À cet égard, la Cour de justice constate que la directive 2000/31 a été adoptée sur pied de l’article 114 TFUE, qui exclut de son champ d’application « le domaine de la fiscalité » au sens large. Par ailleurs, la Cour relève que l’article 12 de l’ordonnance du 23 décembre 2016, bien que touchant uniquement à l’enrôlement d’un impôt, est indissociable du reste de l’ordonnance qui constitue une réglementation fiscale matérielle. En effet, les informations transmises par les plateformes sur cette base sont de nature à identifier le redevable et l’assiette de la taxe. Dans un tel contexte, la Cour considère que l’article 12 relève du domaine de la fiscalité, et qu’il ne devait pas faire l’objet d’une notification préalable.
Quant à la violation alléguée de l’article 56 TFUE consacrant la libre prestation des services, la Cour note que l’article 12 de l’ordonnance ne peut être qualifié de « mesure discriminatoire » étant donné qu’il s’applique de la même manière à tous les prestataires de services d’intermédiation immobilière, indépendamment de leur lieu d’établissement et de leur manière d’opérer ces services. Le but poursuivi par l’article 12 n’est pas non plus de régir les conditions d’exercice de ces plateformes en Belgique, dès lors qu’il se limite à mettre à leur charge un devoir d’information en cas de demande écrite de l’administration fiscale en ce sens.

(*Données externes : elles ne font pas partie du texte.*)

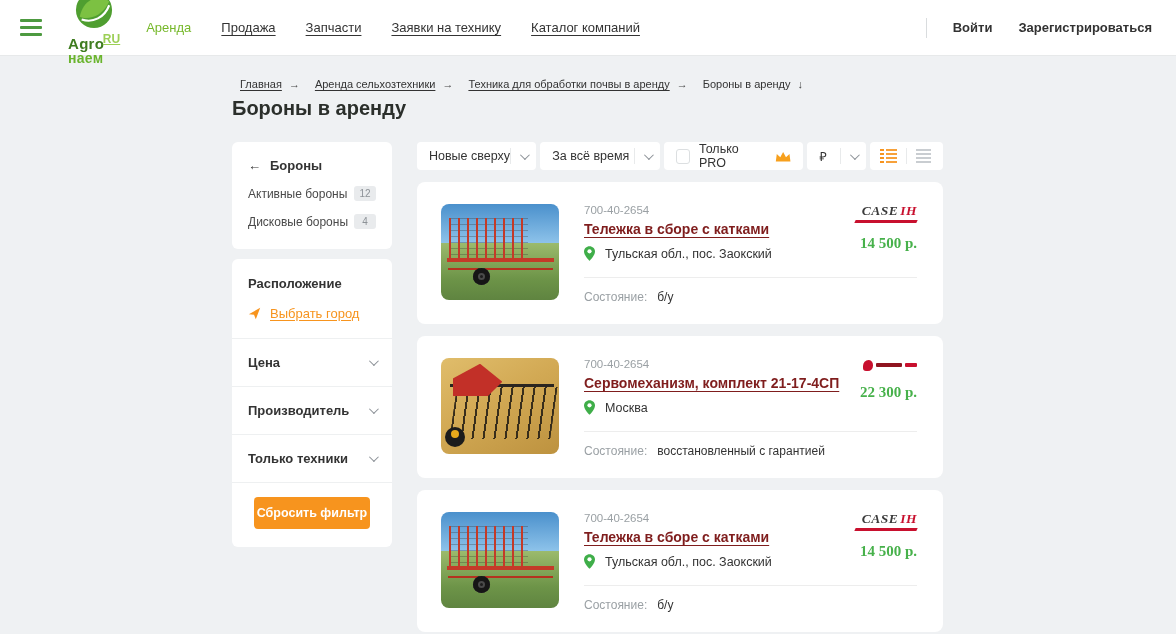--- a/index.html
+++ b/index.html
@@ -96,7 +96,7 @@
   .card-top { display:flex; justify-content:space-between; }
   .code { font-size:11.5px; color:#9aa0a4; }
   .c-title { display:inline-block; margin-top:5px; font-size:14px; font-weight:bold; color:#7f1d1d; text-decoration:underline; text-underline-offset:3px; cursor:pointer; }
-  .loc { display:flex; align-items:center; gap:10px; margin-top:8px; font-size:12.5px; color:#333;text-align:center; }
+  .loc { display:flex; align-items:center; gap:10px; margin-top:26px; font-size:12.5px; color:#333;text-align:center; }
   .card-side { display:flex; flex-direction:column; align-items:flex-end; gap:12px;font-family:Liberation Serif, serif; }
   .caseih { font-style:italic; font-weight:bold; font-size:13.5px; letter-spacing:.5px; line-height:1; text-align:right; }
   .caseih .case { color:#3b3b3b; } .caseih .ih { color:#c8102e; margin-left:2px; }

La Cour concède que les plateformes offrant leurs services sur Internet sont susceptibles de faire l’objet de demandes plus fréquentes de la part de l’administration fiscale. Elle considère néanmoins que ceci n’est qu’une conséquence de l’état du marché actuel, ce qui n’est pas, en soi, constitutif d’une discrimination. À la lumière de l’ensemble de ces éléments, la Cour de justice conclut que l’article 12 de l’ordonnance du 23 décembre 2016 ne constitue pas une restriction à la libre prestation des services.
Il est à noter qu’une affaire similaire a été portée devant la Cour de justice par le Conseil d’État italien (C-83/21 – Airbnb Ireland / Agenzia delle Entrate). Ce cas se distingue toutefois par le fait que la législation italienne impose aux plateformes électroniques, en plus du devoir d’informations, de procéder au recouvrement de l’impôt. Dans ses conclusions, l’avocat général a considéré qu’il s’agissait d’une entrave à la libre circulation des services. En effet, cette mesure fait reposer sur les plateformes une responsabilité financière accrue, dès lors qu’elles devront jouer les intermédiaires entre les bailleurs et l’administration fiscale. L’avocat général a néanmoins estimé que cette mesure poursuivait un objectif légitime, à savoir le recouvrement efficace de l’impôt et la lutte contre l’évasion fiscale, et qu’elle n’était pas disproportionnée. L’arrêt de la Cour de justice devrait être rendu prochainement.